Much depends on bird and place.

My sister, still living in my old California home base, is “struggling” through a rough winter of occasional rain and even less frequent overnight lows in the 40s. While she frets weather reports of monsoon after monsoon tracking in from the Pacific, I know what this really means: desert quail. 

Lots of them.

Centuries ago biologists discarded the theory of spontaneous generation, which suggested living creatures arose from non-living matter such as mud and primordial muck. But the way quail respond to desert rain may make you think the biologists got it wrong. When conditions are good, these little buggers produce generous clutches that grow into surprisingly large coveys by hunting season.

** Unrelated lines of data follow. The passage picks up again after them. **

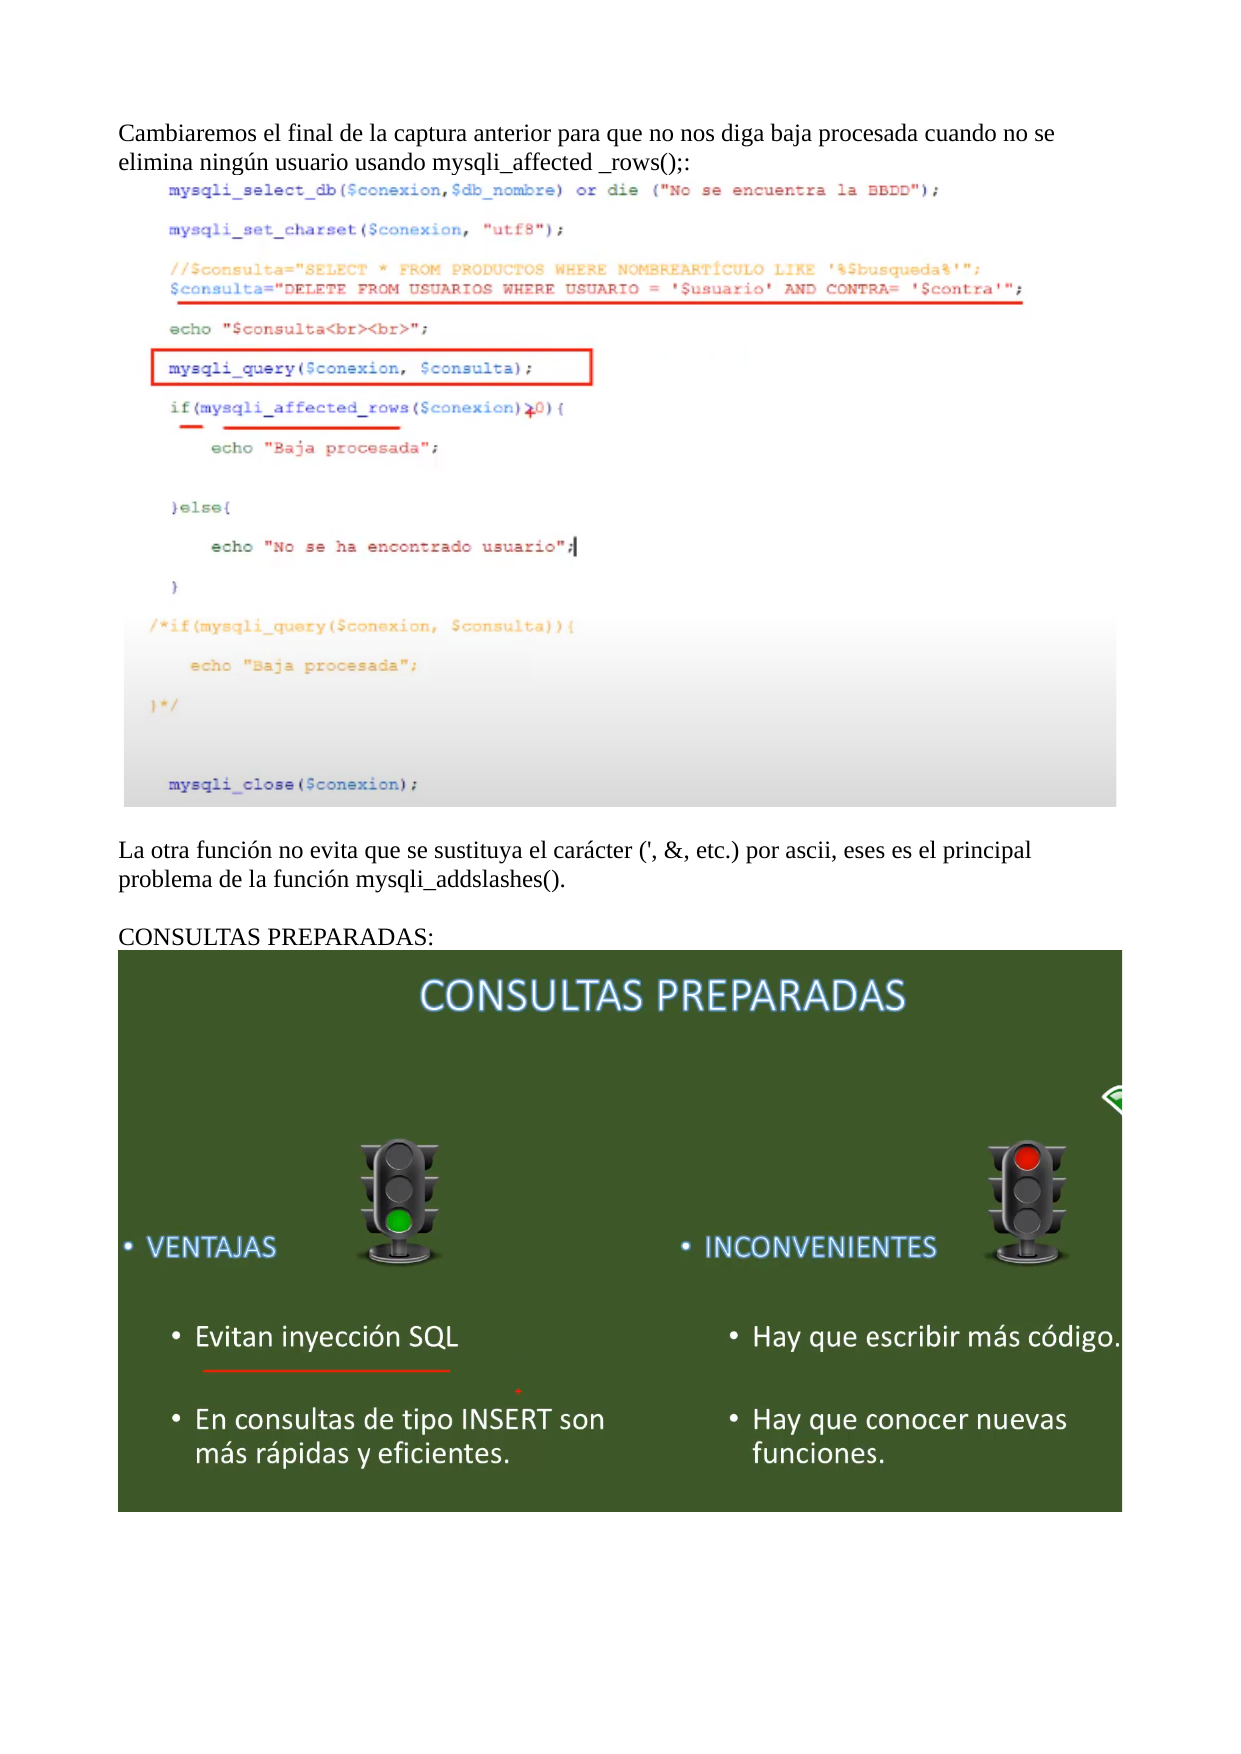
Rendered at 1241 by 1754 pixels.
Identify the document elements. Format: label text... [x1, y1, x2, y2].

text CONSULTAS PREPARADAS: [118, 922, 1122, 950]
picture [123, 175, 1117, 807]
picture [118, 950, 1123, 1512]
text La otra función no evita que se sustituya el carácter (', &, etc.) por ascii, eses es el principal problema de la función mysqli_addslashes(). [118, 836, 1122, 893]
text Cambiaremos el final de la captura anterior para que no nos diga baja procesada cuando no se elimina ningún usuario usando mysqli_affected _rows();: [118, 118, 1122, 176]
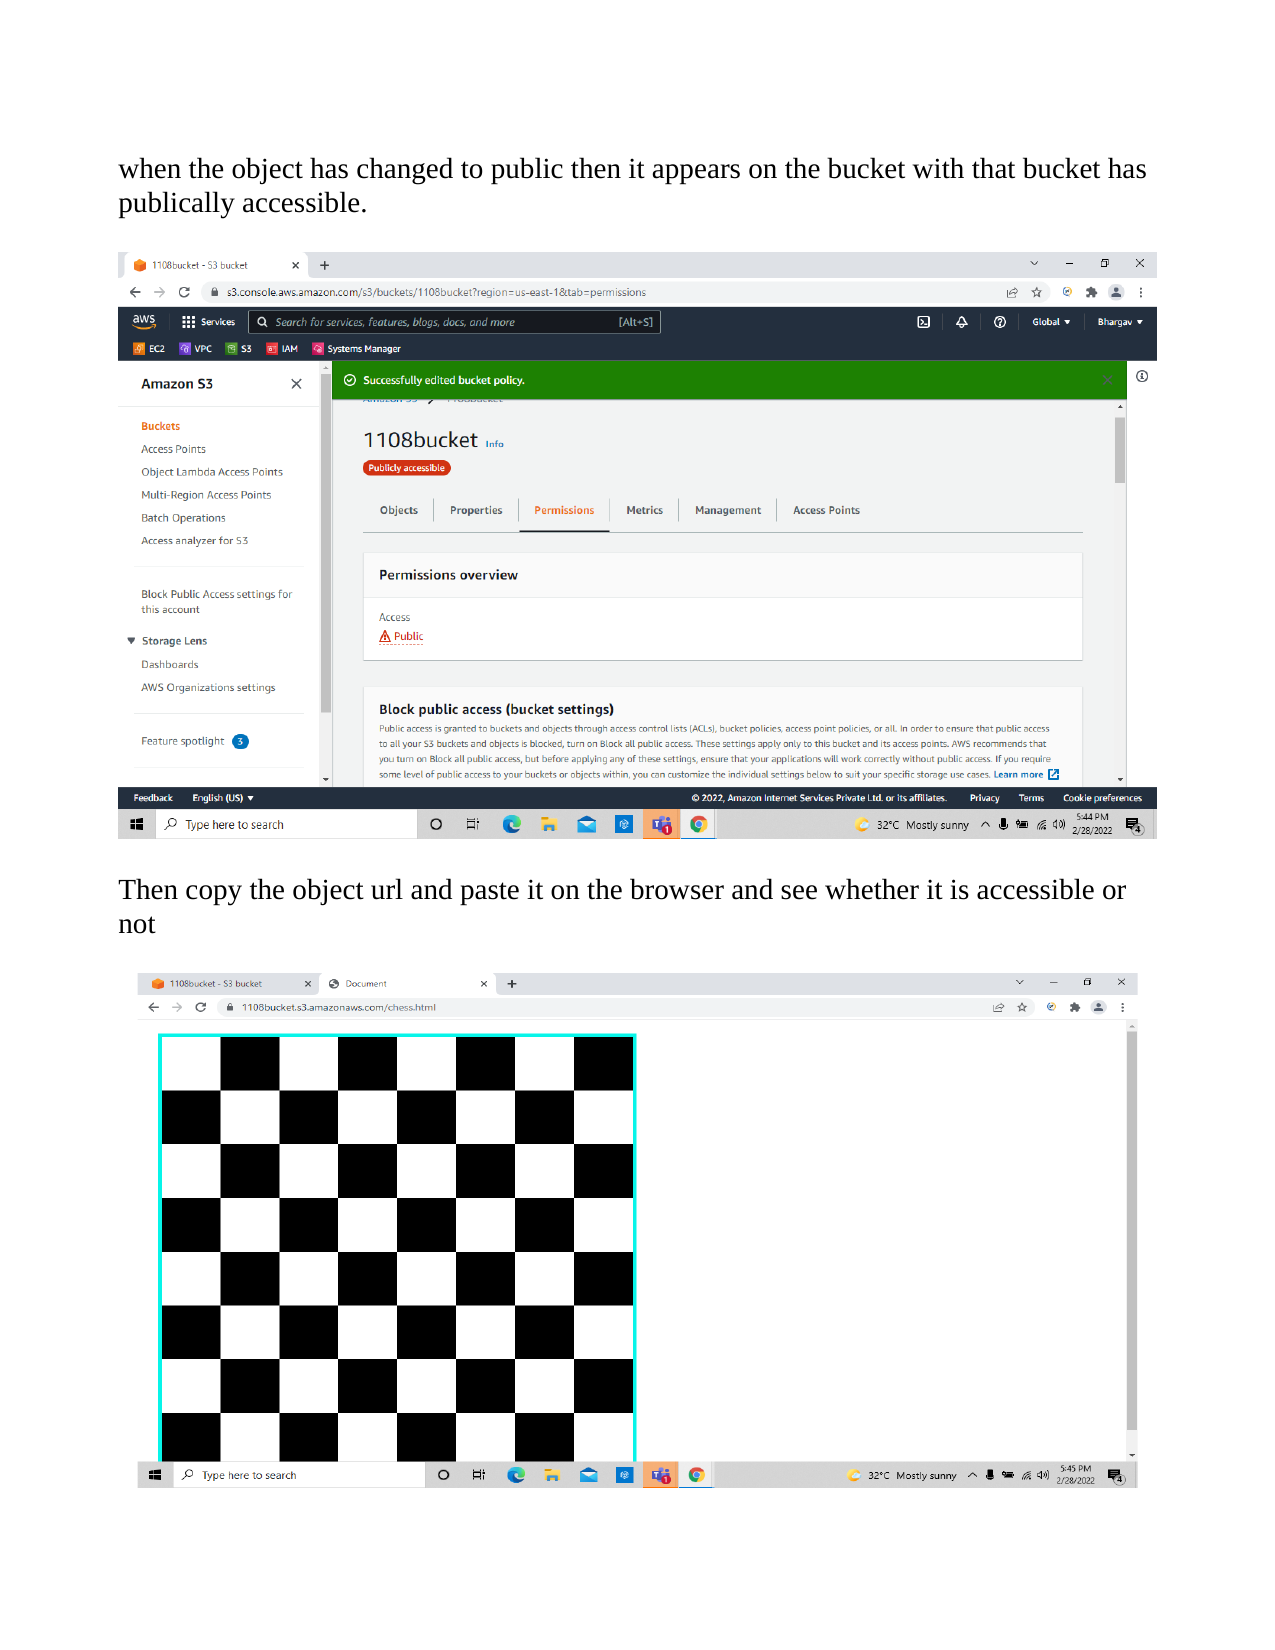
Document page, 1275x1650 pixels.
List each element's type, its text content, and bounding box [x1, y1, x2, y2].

text when the object has changed to public then it appears on the bucket with that bucket has publically accessible. [118, 152, 1157, 219]
picture [118, 252, 1157, 839]
picture [137, 973, 1138, 1488]
text Then copy the object url and paste it on the browser and see whether it is accessible or not [118, 872, 1157, 939]
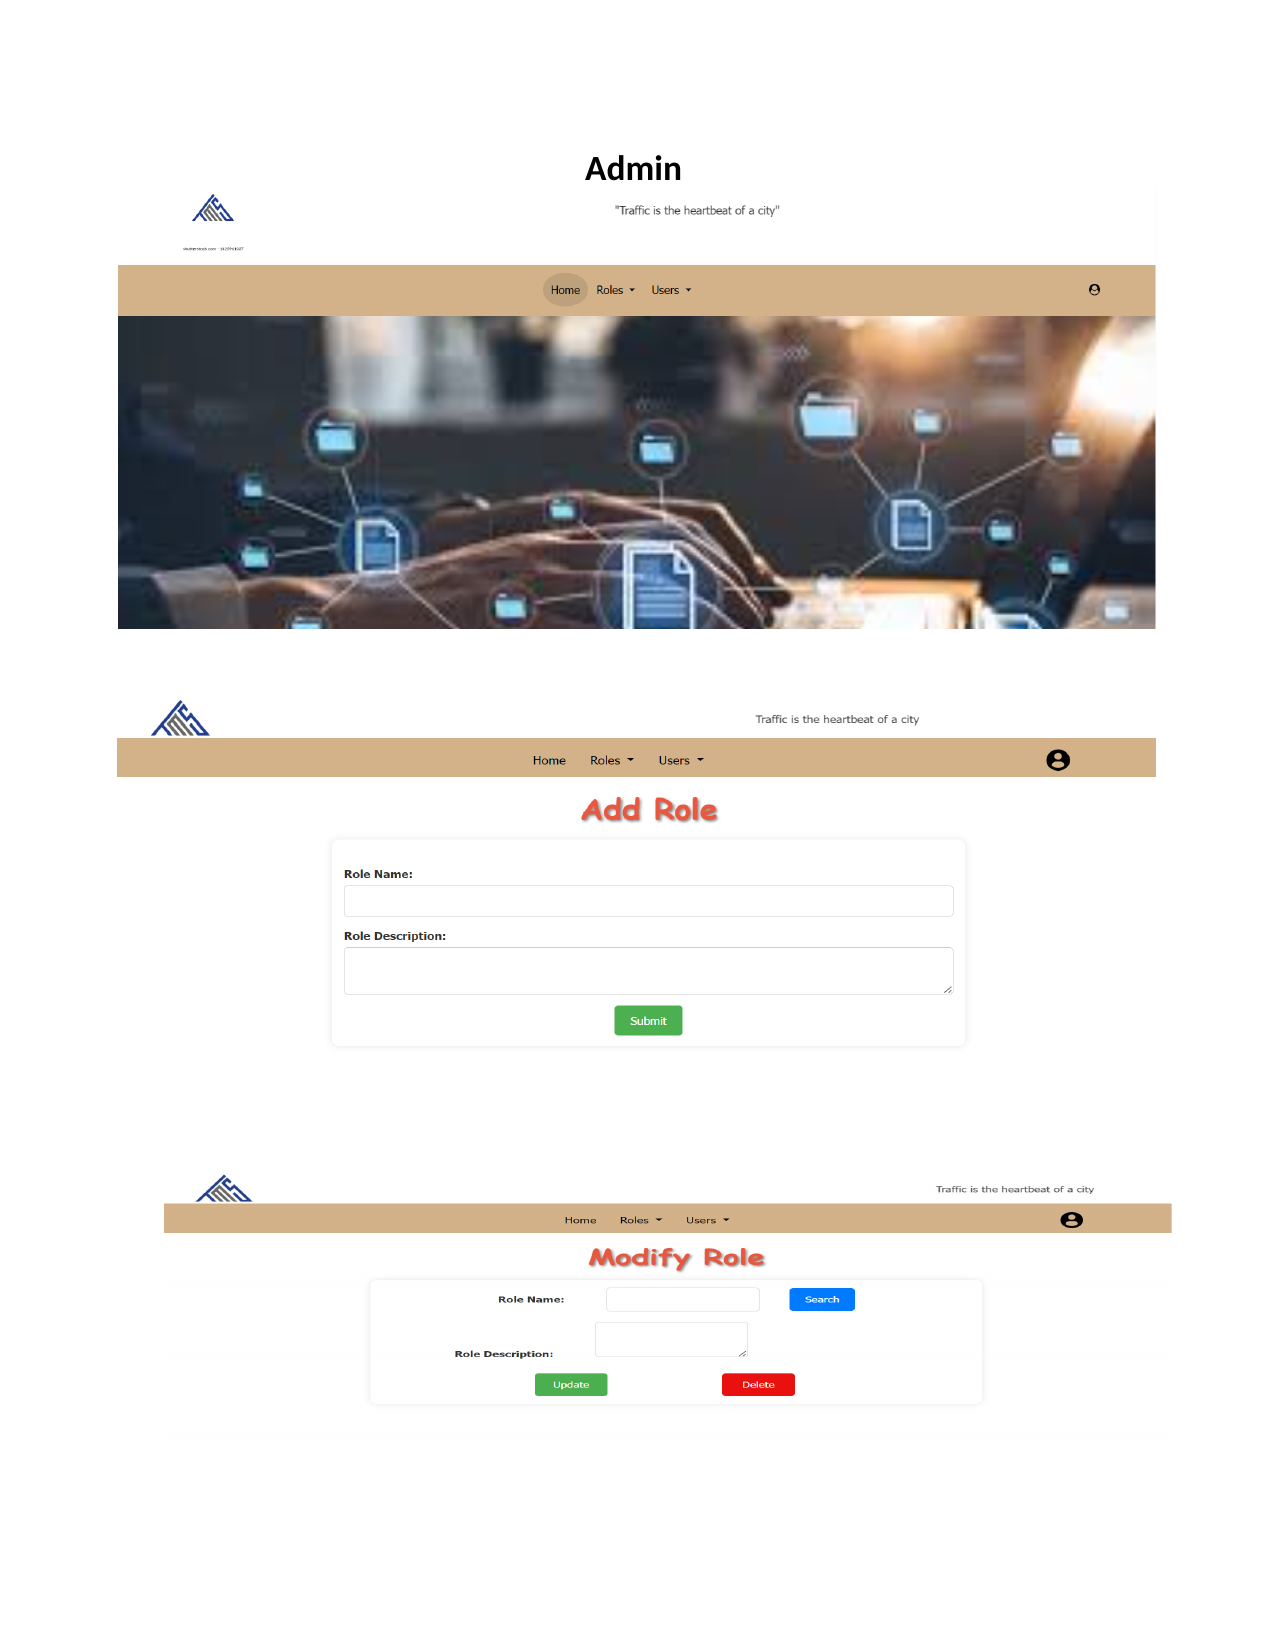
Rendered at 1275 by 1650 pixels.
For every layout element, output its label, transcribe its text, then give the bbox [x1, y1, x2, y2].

text Admin [118, 146, 1157, 189]
picture [118, 189, 1157, 629]
picture [117, 687, 1156, 1105]
picture [164, 1167, 1172, 1473]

The only downside is that quail numbers in California this year were especially low, so the predicted boom will start from a smaller base. In Arizona, where numbers this year were better, next fall might be epic.

We’ll see how my local Great Plains birds respond. Pheasant were down last year, mostly due to summer drought. Still, there were plenty of birds and I had my share of opportunities.

It’s bobwhite quail I most worry about as we cycle through these false springs. Bobs are the smallest American quail and are vulnerable to sub-zero temperatures, especially when combined with heavy snow. These little guys can’t scratch through the deep stuff like hardier pheasants or sharptails. Quail need open ground to feed.

Fortunately, when the cold air that pounded the Rockies last week spilled out on the plains, it didn’t deliver much snow.

I’m hopeful second winter will be but an instant allowing the spring of deception to reign until summer.